Five years ago, Congress decided to take action on the bloated, price-fixed fees that banks charge merchants every time a customer makes a purchase with a debit card. It ordered the Federal Reserve to bring competition to the market by lowering fees to a reasonable sum.

Unfortunately, the Fed was swayed by heavy bank lobbying as it wrote the rules to implement the new law, settling on language that allows Visa and MasterCard to keep fees that are way too high. Now, according to a Richmond Fed study released in August, only 10% of 420 retailers surveyed reported that their fees had dropped two years after the law went into effect in October 2011. The other 90% saw no change, were uncertain of the impact or actually faced higher fees.

This clearly goes against congressional intent. The survey offers proof that the Fed made a mistake in appeasing big banks and credit card companies.

In fact, even the least efficient banks are making a 500% profit on the fees they charge merchants to process debit card transactions, according to figures the banks report to the Fed and analyzed by the Merchant Advisory Group, a trade association. Our own analysis of the numbers banks report shows thatabout 90% of banks impacted by the rule (the 100 or so with more than $10 billion in assets) areactually making twice that profit margin. By contrast, retailing is among the least profitable industries as merchants struggle to make margins of 1% to 3%.

Moreover, these are just the margins on the rates regulated by the Fed. Most banks aren’t covered by the regulations — and credit cards aren’t covered at all. So, the real profit margins from so-called swipe fees are actually many times higher than 1,000%.

This isn't just a problem for retailers. Higher fees also translate into higher prices for consumers. The fees inflate the cost of everything from gas to groceries to haircuts to restaurant dinners. The higher fees also prevent retailers from expanding or hiring as much as they would like, thereby putting a crimp in the entire U.S. economy.

This has all happened because Visa and MasterCard work with their banks to fix the fees that the banks charge merchants on debit and credit transactions.
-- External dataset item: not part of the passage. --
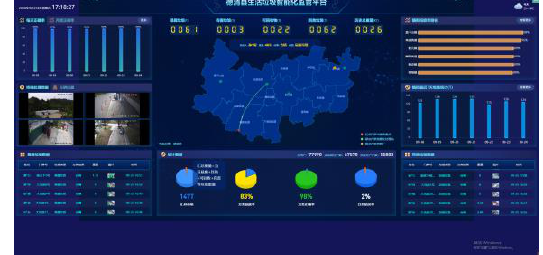
Figure 3 . Intelligent supervision platform for household garbage by Smart Deqing.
Such price-fixing is the most basic violation of antitrust law and American free enterprise. But the credit card companies still do it.
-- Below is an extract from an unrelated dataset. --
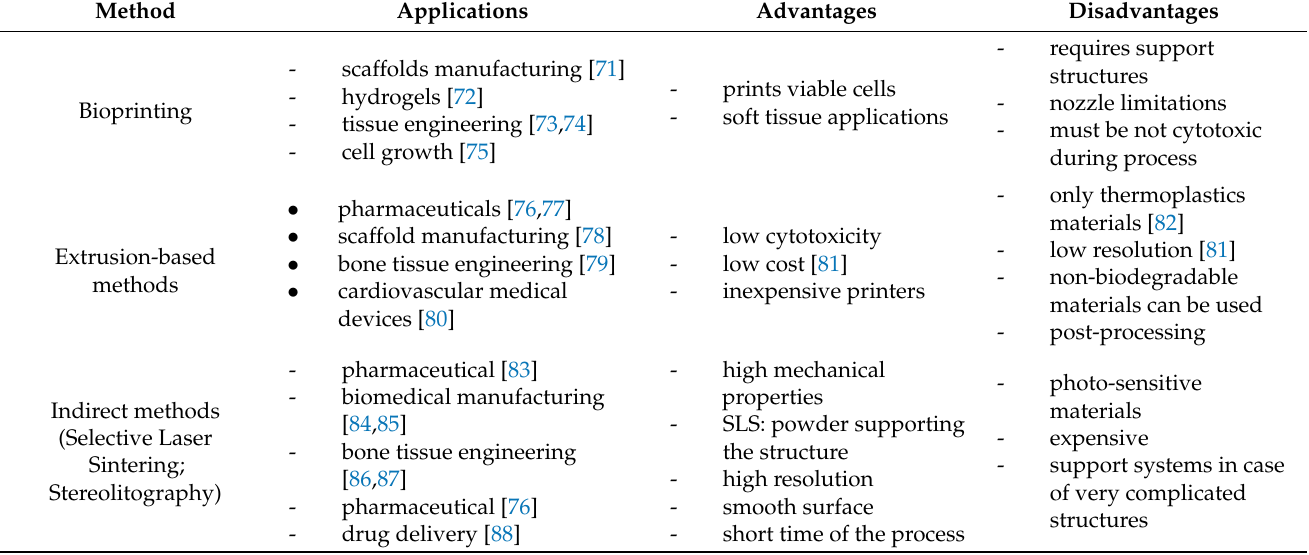
Table 2. The most popular 3D TE Scaffolds fabrication techniques—applications, advantages, and disadvantages.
Nowhere else in our free-market system do such uncompetitive practices flourish. The results are clear: American merchants pay seven or eight times the two- or three-tenths of a percent that European merchants pay in debit and credit card swipe fees. That's because the European Union has vigorously enforced its antitrust laws.

Swipe fees have become second-largest operating cost for many merchants, ranking after labor costs but more than rent and utilities. And the fees go up faster than any other cost merchants face.

No wonder merchants feel they didn’t get the fair and free market Congress intended to create. It would have been better for everyone if the Fed had followed the law. Instead, they undid it.

The result is still better than the completely unfettered price-fixing we had before the new law was implemented. But there is much more that can be done to address the issue.

Under the new law, the Fed is supposed to review its rules on debit cards every couple of years. This study by its own branch in Richmond should spur the central bank to fix the problems it created and actually limit price-fixing to a reasonable level.

Unless it does, debit fees will continue to hurt business and consumers alike — and cause inflationary pressure throughout the economy.

Lyle Beckwith is senior vice president of government relations at the National Association of Convenience Stores.